And on the indie-er side of things, the game Masks—which puts players in the collective role of a team of teenage superheroes à la Teen Titans—frames pieces of its character creation process by drawing on the various conflicts (both external and internal, physical and emotional) that players’ characters (or PCs) are embroiled in. Additionally, the game mechanically punishes PCs for refusing to or not making the effort to either express their hurt to other characters or check in with their fellow superhero teammates.

This is elegantly embodied within the game’s conditions-related mechanics. When a PC fails to handle something well, they gain an appropriate condition, which then functions as a significant penalty to a cooresponding set of moves PCs have their disposal (for instance, gaining the “Afraid” condition makes it a lot harder to embody the steel-hearted bravery that comes with the territory of directly engaging a threat). And when a PC gains a condition, while they can clear it on their own by acting out in (oftentimes emotionally destructive) ways that recapitulate a cycle of loneliness and self-isolation, literally the only way to stop the hurt and to stop that cycle is for PCs to talk to each other, to figure out what they’re all about, to seek out their teammates when they can’t deal anymore and when they want to make sure their cohorts are okay, just like we need to do in our waking lives. Indeed, this was a lesson that I learned the hard way, as my Maskscharacter’s Raven-esque inability to discuss what was consuming her soul resulted in her accruing penalties to nearly every action I could roll for; literally and metaphorically, before learning the value of finding and leaning on people who could help her weather trying times, she came to the verge of utter (physical and emotional) collapse.

It’s systems like these—systems that actively push playing against archetype—that we need to see more of, and especially in the public eye.

If tabletop RPGs are—as a game genre—ever to become the widespread tools for personal healing and social good that I believe they can be, we need to radically redfine who these games are for and what they have the potential to accomplish.

Like any healing process, the first step is realizing that there’s a problem one needs to work through in the first place. And it’s time to do the work.
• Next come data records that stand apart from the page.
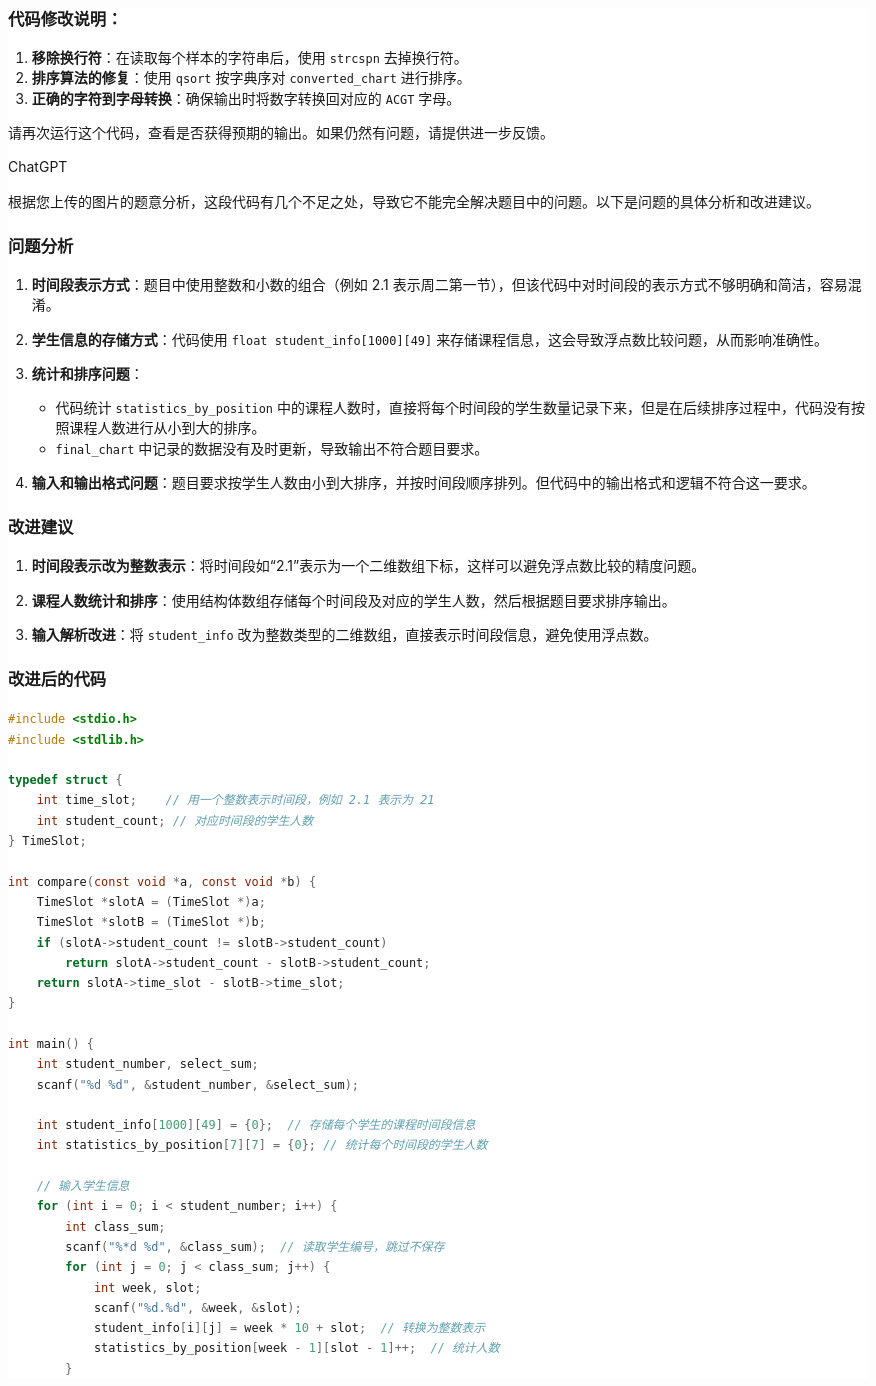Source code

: ### 代码修改说明：

1. **移除换行符**：在读取每个样本的字符串后，使用 `strcspn` 去掉换行符。
2. **排序算法的修复**：使用 `qsort` 按字典序对 `converted_chart` 进行排序。
3. **正确的字符到字母转换**：确保输出时将数字转换回对应的 `ACGT` 字母。

请再次运行这个代码，查看是否获得预期的输出。如果仍然有问题，请提供进一步反馈。

ChatGPT

根据您上传的图片的题意分析，这段代码有几个不足之处，导致它不能完全解决题目中的问题。以下是问题的具体分析和改进建议。

### 问题分析

1. **时间段表示方式**：题目中使用整数和小数的组合（例如 2.1 表示周二第一节），但该代码中对时间段的表示方式不够明确和简洁，容易混淆。
  
2. **学生信息的存储方式**：代码使用 `float student_info[1000][49]` 来存储课程信息，这会导致浮点数比较问题，从而影响准确性。

3. **统计和排序问题**：
   - 代码统计 `statistics_by_position` 中的课程人数时，直接将每个时间段的学生数量记录下来，但是在后续排序过程中，代码没有按照课程人数进行从小到大的排序。
   - `final_chart` 中记录的数据没有及时更新，导致输出不符合题目要求。

4. **输入和输出格式问题**：题目要求按学生人数由小到大排序，并按时间段顺序排列。但代码中的输出格式和逻辑不符合这一要求。

### 改进建议

1. **时间段表示改为整数表示**：将时间段如“2.1”表示为一个二维数组下标，这样可以避免浮点数比较的精度问题。

2. **课程人数统计和排序**：使用结构体数组存储每个时间段及对应的学生人数，然后根据题目要求排序输出。

3. **输入解析改进**：将 `student_info` 改为整数类型的二维数组，直接表示时间段信息，避免使用浮点数。

### 改进后的代码

```c
#include <stdio.h>
#include <stdlib.h>

typedef struct {
    int time_slot;    // 用一个整数表示时间段，例如 2.1 表示为 21
    int student_count; // 对应时间段的学生人数
} TimeSlot;

int compare(const void *a, const void *b) {
    TimeSlot *slotA = (TimeSlot *)a;
    TimeSlot *slotB = (TimeSlot *)b;
    if (slotA->student_count != slotB->student_count)
        return slotA->student_count - slotB->student_count;
    return slotA->time_slot - slotB->time_slot;
}

int main() {
    int student_number, select_sum;
    scanf("%d %d", &student_number, &select_sum);

    int student_info[1000][49] = {0};  // 存储每个学生的课程时间段信息
    int statistics_by_position[7][7] = {0}; // 统计每个时间段的学生人数

    // 输入学生信息
    for (int i = 0; i < student_number; i++) {
        int class_sum;
        scanf("%*d %d", &class_sum);  // 读取学生编号，跳过不保存
        for (int j = 0; j < class_sum; j++) {
            int week, slot;
            scanf("%d.%d", &week, &slot);
            student_info[i][j] = week * 10 + slot;  // 转换为整数表示
            statistics_by_position[week - 1][slot - 1]++;  // 统计人数
        }
```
Just last week, on a beautiful June day, I was sitting cross-legged at a friend’s dining room table and creating my very first Vampire: The Masqueradecharacter. And as she began to take tangible form within the confines of my phone’s Notes app, I realized that she was becoming everything my D&Dcharacter Penance— whom I’d brought into the world what feels like a lifetime ago—was not. Where Penance hid the parts of her that society deemed monstrous at any and every opportunity, Gozer unapologetically flaunted her androgyny and reveled in every second of every stare from every straight white Southern boy she ran across down in the Big Easy. Where Penance toed the line and did what she had to do in order to get by under the radar, Gozer was unapologetically punk and loud-mouthed and subversive.

And I smiled.

I knew what I was doing. She was me, and I was her.

I leaned back in my chair with a slow creak and exhaled a deep breath.

No doubt about it. We were both the monster.